When the line with "304 77 163.8" appears below, start repeating lines exactly, and keep going through the line with "201 477 1.34"; add nothing outside that span.

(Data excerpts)
┌────────

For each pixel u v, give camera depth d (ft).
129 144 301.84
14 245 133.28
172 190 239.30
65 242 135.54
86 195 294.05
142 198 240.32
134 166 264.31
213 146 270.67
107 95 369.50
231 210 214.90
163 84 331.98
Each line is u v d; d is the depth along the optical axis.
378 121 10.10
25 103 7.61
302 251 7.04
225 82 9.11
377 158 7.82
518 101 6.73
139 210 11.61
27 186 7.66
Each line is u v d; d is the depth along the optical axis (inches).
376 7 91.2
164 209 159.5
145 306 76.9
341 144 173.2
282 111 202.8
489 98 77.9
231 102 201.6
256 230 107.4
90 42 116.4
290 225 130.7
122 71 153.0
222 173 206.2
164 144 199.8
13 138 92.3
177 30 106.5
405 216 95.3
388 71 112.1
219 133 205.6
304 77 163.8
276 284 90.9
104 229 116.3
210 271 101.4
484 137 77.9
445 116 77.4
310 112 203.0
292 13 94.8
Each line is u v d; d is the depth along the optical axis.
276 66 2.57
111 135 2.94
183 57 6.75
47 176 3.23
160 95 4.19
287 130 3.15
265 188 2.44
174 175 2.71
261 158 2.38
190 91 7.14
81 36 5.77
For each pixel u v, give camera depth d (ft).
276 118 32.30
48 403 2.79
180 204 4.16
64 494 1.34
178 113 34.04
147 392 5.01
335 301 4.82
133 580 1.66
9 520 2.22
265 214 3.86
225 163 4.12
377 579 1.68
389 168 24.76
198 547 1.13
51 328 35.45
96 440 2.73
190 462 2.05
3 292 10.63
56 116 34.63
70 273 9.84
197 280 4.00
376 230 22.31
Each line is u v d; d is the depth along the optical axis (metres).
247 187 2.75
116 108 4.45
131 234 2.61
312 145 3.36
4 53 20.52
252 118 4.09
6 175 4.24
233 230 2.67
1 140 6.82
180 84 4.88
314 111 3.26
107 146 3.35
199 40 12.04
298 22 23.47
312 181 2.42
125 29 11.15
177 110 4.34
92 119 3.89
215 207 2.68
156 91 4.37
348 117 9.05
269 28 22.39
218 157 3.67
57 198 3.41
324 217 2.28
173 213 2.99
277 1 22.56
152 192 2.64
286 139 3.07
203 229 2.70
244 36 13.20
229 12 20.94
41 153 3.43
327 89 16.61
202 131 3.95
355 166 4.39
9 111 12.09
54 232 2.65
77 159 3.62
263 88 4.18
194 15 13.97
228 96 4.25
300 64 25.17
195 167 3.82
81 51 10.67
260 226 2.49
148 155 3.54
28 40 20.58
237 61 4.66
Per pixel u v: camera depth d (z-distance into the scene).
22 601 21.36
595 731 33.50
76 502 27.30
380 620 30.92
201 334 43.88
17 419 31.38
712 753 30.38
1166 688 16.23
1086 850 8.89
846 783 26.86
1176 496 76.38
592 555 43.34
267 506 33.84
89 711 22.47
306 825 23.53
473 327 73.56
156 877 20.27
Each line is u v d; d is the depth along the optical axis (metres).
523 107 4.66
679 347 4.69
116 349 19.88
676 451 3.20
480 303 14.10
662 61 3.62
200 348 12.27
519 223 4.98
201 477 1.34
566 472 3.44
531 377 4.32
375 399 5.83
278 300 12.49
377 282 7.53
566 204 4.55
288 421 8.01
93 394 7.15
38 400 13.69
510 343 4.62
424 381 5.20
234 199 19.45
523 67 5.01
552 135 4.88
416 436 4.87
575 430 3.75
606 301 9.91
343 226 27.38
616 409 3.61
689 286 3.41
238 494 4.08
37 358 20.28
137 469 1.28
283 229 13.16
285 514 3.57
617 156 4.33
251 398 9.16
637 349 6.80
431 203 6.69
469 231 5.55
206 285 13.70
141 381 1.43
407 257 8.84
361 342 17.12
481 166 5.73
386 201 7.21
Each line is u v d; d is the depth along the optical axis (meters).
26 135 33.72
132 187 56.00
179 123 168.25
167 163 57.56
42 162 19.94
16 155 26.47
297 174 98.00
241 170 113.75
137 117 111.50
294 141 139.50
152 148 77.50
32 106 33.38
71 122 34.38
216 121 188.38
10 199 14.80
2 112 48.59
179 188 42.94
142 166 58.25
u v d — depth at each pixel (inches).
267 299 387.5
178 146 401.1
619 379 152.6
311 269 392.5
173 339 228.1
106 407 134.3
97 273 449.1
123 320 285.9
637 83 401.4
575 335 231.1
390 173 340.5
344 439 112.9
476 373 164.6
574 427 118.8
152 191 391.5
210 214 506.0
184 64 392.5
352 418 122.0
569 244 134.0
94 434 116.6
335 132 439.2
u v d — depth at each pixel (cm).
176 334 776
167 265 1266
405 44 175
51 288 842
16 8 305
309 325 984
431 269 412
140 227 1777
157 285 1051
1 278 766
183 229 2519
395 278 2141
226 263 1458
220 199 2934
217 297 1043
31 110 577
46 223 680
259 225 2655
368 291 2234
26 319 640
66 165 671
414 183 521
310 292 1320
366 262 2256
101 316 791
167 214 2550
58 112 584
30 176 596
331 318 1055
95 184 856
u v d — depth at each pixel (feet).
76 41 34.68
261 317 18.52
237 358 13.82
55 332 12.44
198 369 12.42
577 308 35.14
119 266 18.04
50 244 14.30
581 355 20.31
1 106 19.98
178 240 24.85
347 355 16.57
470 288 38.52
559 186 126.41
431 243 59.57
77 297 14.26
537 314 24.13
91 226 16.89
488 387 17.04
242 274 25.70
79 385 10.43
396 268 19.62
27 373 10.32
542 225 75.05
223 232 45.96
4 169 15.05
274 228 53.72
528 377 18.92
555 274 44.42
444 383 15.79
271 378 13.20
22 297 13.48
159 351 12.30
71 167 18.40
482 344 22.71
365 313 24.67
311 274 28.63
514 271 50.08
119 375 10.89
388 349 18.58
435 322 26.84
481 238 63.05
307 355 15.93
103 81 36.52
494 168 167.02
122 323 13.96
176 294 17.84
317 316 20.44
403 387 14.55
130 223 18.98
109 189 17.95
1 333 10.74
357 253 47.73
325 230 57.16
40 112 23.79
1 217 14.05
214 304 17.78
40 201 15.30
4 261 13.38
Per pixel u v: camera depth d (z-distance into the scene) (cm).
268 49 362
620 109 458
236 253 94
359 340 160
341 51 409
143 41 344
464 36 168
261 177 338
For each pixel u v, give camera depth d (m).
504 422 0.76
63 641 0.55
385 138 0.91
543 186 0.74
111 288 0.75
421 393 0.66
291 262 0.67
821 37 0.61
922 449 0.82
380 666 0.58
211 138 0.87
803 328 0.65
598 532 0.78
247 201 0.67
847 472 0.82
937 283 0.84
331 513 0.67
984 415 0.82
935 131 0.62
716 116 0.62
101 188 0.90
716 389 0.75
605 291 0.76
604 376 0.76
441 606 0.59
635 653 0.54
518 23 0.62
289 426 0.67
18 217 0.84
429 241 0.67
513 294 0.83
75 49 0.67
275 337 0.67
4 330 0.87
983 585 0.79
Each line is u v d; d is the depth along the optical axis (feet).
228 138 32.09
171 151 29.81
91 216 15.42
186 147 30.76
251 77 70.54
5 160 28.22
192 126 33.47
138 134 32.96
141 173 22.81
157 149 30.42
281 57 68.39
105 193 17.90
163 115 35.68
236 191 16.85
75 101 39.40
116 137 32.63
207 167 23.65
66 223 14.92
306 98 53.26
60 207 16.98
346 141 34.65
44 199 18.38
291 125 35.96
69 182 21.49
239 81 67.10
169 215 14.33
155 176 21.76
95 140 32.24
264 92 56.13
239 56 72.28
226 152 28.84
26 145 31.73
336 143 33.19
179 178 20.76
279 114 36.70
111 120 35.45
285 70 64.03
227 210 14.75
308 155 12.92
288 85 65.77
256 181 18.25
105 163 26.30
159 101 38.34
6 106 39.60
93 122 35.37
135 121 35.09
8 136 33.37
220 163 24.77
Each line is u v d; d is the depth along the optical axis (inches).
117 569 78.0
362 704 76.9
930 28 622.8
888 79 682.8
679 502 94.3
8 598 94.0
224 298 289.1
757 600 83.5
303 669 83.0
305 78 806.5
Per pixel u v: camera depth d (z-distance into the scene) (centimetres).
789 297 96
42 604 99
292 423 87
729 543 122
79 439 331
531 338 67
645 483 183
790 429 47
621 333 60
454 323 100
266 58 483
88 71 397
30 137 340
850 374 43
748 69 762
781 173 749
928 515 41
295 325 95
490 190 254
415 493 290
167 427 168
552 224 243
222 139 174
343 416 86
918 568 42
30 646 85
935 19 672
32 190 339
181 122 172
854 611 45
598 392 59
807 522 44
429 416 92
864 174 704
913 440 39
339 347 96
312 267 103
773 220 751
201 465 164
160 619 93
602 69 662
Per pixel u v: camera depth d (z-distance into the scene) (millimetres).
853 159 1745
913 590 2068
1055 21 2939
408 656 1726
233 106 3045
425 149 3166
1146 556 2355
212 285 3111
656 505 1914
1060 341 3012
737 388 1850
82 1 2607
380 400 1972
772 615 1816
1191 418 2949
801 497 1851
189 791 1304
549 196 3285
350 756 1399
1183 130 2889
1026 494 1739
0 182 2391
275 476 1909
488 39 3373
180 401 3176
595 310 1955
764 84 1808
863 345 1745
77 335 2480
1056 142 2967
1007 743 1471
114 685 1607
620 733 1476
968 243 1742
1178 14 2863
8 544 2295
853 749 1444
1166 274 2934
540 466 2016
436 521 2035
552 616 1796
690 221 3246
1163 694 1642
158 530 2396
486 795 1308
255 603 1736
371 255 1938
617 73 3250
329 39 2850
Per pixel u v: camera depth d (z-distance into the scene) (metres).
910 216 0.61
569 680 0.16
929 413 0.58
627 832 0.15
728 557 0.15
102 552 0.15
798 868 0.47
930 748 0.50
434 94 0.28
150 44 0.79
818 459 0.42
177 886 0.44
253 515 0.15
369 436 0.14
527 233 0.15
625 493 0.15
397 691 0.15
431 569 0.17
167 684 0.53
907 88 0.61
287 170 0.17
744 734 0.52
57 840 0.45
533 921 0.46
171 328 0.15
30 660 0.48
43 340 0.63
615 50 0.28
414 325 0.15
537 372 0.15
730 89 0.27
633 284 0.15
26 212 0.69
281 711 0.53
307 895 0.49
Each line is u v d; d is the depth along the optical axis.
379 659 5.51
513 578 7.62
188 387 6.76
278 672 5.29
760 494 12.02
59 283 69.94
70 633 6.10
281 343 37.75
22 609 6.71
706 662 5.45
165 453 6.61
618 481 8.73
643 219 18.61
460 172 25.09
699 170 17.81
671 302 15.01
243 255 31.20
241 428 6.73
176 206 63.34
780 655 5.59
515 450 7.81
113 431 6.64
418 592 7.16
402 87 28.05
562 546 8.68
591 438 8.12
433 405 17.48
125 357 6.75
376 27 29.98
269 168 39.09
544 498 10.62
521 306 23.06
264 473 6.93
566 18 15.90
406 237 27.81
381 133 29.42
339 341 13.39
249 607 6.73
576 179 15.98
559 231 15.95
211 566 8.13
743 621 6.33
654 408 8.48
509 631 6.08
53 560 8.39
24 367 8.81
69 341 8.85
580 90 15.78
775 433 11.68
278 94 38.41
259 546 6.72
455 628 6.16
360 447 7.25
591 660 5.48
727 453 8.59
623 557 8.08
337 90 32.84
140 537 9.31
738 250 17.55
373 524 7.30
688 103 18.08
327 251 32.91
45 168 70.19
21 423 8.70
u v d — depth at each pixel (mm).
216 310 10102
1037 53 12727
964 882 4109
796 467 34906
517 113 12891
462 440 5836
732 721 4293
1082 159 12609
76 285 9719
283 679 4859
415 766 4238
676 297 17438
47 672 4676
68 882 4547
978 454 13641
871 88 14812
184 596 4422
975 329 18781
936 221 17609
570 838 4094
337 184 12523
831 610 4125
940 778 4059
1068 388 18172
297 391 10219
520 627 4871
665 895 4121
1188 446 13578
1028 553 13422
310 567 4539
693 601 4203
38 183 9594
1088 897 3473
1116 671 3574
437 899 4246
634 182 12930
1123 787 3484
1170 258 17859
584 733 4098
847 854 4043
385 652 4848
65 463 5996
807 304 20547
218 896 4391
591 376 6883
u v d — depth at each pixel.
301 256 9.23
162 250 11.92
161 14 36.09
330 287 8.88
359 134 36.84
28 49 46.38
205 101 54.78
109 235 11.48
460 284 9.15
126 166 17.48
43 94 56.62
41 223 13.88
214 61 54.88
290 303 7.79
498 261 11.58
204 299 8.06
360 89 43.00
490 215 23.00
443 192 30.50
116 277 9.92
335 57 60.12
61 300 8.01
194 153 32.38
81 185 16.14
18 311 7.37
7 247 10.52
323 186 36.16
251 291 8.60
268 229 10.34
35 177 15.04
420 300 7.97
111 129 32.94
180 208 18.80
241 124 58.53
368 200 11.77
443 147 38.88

└────────

Result of the exercise
304 77 163.8
276 284 90.9
104 229 116.3
210 271 101.4
484 137 77.9
445 116 77.4
310 112 203.0
292 13 94.8
Each line is u v d; d is the depth along the optical axis.
276 66 2.57
111 135 2.94
183 57 6.75
47 176 3.23
160 95 4.19
287 130 3.15
265 188 2.44
174 175 2.71
261 158 2.38
190 91 7.14
81 36 5.77
For each pixel u v, give camera depth d (ft).
276 118 32.30
48 403 2.79
180 204 4.16
64 494 1.34
178 113 34.04
147 392 5.01
335 301 4.82
133 580 1.66
9 520 2.22
265 214 3.86
225 163 4.12
377 579 1.68
389 168 24.76
198 547 1.13
51 328 35.45
96 440 2.73
190 462 2.05
3 292 10.63
56 116 34.63
70 273 9.84
197 280 4.00
376 230 22.31
Each line is u v d; d is the depth along the optical axis (metres).
247 187 2.75
116 108 4.45
131 234 2.61
312 145 3.36
4 53 20.52
252 118 4.09
6 175 4.24
233 230 2.67
1 140 6.82
180 84 4.88
314 111 3.26
107 146 3.35
199 40 12.04
298 22 23.47
312 181 2.42
125 29 11.15
177 110 4.34
92 119 3.89
215 207 2.68
156 91 4.37
348 117 9.05
269 28 22.39
218 157 3.67
57 198 3.41
324 217 2.28
173 213 2.99
277 1 22.56
152 192 2.64
286 139 3.07
203 229 2.70
244 36 13.20
229 12 20.94
41 153 3.43
327 89 16.61
202 131 3.95
355 166 4.39
9 111 12.09
54 232 2.65
77 159 3.62
263 88 4.18
194 15 13.97
228 96 4.25
300 64 25.17
195 167 3.82
81 51 10.67
260 226 2.49
148 155 3.54
28 40 20.58
237 61 4.66
Per pixel u v: camera depth d (z-distance into the scene).
22 601 21.36
595 731 33.50
76 502 27.30
380 620 30.92
201 334 43.88
17 419 31.38
712 753 30.38
1166 688 16.23
1086 850 8.89
846 783 26.86
1176 496 76.38
592 555 43.34
267 506 33.84
89 711 22.47
306 825 23.53
473 327 73.56
156 877 20.27
Each line is u v d; d is the depth along the optical axis (metres).
523 107 4.66
679 347 4.69
116 349 19.88
676 451 3.20
480 303 14.10
662 61 3.62
200 348 12.27
519 223 4.98
201 477 1.34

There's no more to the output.